Inventions of feminisms in subtle rebellious practices among women in the Brazilian Sertões

Tânia Vasconcelos

Vânia Vasconcelos

February 21, 2020, 14h30

Room 2, CES | Alta

Comments: Teresa Cunha (CES)


Thinking of the Brazilian sertões as a plural, diverse and powerful space, albeit historically associated with hunger, drought, dominant masculinities and submissive femininities, this seminar intends to analyse the different forms of female rebellion from the narratives of women living on the edge of urban and literate culture and especially those of Afro-indigenous descent, not schooled, belonging to the popular strata and living in rural areas and/or distant from the main centres. Their practices lead us to reflect on the possibility of feminist inventions, considering that they were historically constructed through the direct confrontation of women to the androcentric order, as well as by their subtle forms of rebellion. From a historical perspective, we intend to reflect on the various tactics used by rural women to subvert social gender constructions, giving rise to powerful and paradoxical “subjectivity inventions”.

Bio notes

Teresa Cunha holds a PhD in Sociology from the University of Coimbra. She is a senior researcher at the Center for Social Studies at the University of Coimbra where she lectures in several PhD Courses; co-coordinates the publication 'Oficina do CES', and the Gender Workshop Series and the Research Program 'Epistemologies of the South. She coordinates the Advanced School 'Feminist Ecologies of Knowledges'. She is an associated-professor at the College of Education of the Polytechnic College Coimbra and an associate researcher at CODESRIA and the Center for African Studies at Eduardo Mondlane University, Mozambique. In 2017, the President of the Democratic Republic of Timor-Leste awarded her with the Order of Timor-Leste. Her research interests are feminisms and postcolonialisms; other feminist economies and women's economies; post war transition, peace and memories; women's human rights in the Indian Ocean space. She has published several scientific books and articles in several countries and languages of which stand out: Women InPower Women. Other economies created and led by women from the non-imperial south; Never Trust Sindarela. Feminisms, Postcolonialisms, Mozambique and Timor-Leste; Essays for Democracy. Justice, dignity and good-living; They in the South and North; Women's Voices of Timor; Timor-Leste: Chronicle of an Observation of Courage; Feto Timor Nain Hitu - Seven Women of Timor; Walking Through Other Paths and Roots of Participation.

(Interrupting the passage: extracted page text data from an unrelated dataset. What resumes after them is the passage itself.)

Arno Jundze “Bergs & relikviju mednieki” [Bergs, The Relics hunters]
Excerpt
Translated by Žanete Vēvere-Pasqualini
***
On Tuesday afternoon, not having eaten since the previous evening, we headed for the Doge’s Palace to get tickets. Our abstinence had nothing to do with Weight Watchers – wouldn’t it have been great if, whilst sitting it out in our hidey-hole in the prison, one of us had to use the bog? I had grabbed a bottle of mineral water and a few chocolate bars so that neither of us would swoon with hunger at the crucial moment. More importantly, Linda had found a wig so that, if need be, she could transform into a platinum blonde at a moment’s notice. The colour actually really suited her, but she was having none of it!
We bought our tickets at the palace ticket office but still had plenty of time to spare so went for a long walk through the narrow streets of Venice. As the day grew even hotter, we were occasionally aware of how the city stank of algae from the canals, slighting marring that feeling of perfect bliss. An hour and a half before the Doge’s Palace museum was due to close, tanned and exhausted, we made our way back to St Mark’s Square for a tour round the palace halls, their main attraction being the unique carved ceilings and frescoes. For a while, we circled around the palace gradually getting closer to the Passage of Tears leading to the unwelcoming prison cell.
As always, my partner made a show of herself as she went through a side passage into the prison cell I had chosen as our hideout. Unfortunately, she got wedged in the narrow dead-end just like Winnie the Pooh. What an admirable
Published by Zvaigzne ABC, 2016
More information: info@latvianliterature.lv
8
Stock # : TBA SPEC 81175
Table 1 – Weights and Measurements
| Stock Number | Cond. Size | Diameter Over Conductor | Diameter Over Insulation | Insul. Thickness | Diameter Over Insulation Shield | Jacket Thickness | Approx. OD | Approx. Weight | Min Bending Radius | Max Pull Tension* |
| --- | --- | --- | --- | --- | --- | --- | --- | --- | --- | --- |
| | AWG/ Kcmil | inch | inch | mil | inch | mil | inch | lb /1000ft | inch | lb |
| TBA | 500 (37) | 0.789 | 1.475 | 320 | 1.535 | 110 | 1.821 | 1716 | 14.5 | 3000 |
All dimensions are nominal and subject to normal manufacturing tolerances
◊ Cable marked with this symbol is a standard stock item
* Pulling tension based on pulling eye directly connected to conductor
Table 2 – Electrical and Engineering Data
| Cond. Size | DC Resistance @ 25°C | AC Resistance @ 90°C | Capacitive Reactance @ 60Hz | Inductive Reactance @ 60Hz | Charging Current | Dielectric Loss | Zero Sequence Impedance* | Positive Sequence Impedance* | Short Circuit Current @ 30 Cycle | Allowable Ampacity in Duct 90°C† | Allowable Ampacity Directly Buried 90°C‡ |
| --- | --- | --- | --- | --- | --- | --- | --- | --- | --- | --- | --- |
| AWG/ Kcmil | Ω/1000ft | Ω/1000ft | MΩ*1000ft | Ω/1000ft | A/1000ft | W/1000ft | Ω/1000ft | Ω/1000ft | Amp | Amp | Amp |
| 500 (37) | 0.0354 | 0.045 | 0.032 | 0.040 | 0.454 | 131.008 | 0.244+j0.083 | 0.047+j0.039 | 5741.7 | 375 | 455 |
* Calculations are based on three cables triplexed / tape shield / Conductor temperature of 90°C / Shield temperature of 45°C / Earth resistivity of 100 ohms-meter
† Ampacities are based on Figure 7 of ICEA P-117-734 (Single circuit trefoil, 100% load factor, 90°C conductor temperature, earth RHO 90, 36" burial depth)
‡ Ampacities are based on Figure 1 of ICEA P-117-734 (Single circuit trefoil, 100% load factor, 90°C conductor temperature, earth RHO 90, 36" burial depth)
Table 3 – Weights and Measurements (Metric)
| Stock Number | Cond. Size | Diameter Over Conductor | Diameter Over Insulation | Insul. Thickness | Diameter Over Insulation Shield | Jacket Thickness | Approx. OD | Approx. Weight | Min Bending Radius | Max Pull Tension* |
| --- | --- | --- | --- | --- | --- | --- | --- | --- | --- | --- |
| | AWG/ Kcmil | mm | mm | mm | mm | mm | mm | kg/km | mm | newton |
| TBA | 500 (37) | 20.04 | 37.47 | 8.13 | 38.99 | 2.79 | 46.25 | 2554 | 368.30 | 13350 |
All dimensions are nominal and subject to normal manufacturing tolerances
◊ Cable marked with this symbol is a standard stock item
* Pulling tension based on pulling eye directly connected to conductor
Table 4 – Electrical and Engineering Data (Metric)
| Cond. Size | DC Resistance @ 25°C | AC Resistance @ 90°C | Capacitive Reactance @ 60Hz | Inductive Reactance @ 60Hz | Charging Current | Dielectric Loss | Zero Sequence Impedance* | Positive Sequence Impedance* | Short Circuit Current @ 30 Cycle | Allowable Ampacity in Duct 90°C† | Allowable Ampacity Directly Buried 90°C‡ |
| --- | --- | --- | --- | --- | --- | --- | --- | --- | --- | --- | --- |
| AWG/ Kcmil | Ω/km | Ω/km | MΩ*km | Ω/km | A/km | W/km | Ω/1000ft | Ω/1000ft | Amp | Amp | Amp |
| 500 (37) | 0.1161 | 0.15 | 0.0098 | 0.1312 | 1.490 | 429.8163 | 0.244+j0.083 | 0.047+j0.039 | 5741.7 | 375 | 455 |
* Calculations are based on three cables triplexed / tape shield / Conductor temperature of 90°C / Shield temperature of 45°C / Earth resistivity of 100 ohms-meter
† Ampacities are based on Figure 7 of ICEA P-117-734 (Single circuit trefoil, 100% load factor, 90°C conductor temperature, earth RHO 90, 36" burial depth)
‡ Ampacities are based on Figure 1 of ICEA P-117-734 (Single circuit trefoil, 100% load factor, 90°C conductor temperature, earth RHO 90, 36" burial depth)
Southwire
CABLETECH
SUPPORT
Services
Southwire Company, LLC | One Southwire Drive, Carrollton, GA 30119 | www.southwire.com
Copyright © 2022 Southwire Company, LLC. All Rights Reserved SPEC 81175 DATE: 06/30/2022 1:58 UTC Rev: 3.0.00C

Vânia Vasconcelos is a feminist historian and researcher of Gender Studies in Brazil, holds a PhD in History from the Federal Fluminense University (Rio de Janeiro) with a short stay exchange period at the Universitat Rovira i Virgili (Spain) and is a professor at the University of the State of Bahia, both in the Graduate Programme and in the Post-graduate Programme in Regional and Local History. Develops research on gender, sexualities, feminisms, women and biography, having recently published by EDUFBA the book “É um romance minha vida” – a trajetória de Dona Farailda - uma "casamenteira" no sertão baiano among other publications. She is currently conducting research at the postdoctoral level at the Centre for Social Studies of the University of Coimbra/Portugal.

Tânia Vasconcelos is a professor at the State University of Bahia (UNEB) - Campus V, working in the areas of Modern Europe and Gender Studies (Theoretical and Methodological Foundations). She holds a PhD in History from the Federal Fluminense University (UFF) with a short stay exchange period at Universitat Rovira i Virgili (Spain), Master in Social History from the University of São Paulo (USP) and a BA in History from the University of the State of Bahia (UNEB). As a feminist historian, she develops teaching, research and outreach actions related to the following themes: Modern History and History of Brazil, gender relations, feminisms, women's history, gender and sexuality, gender and justice.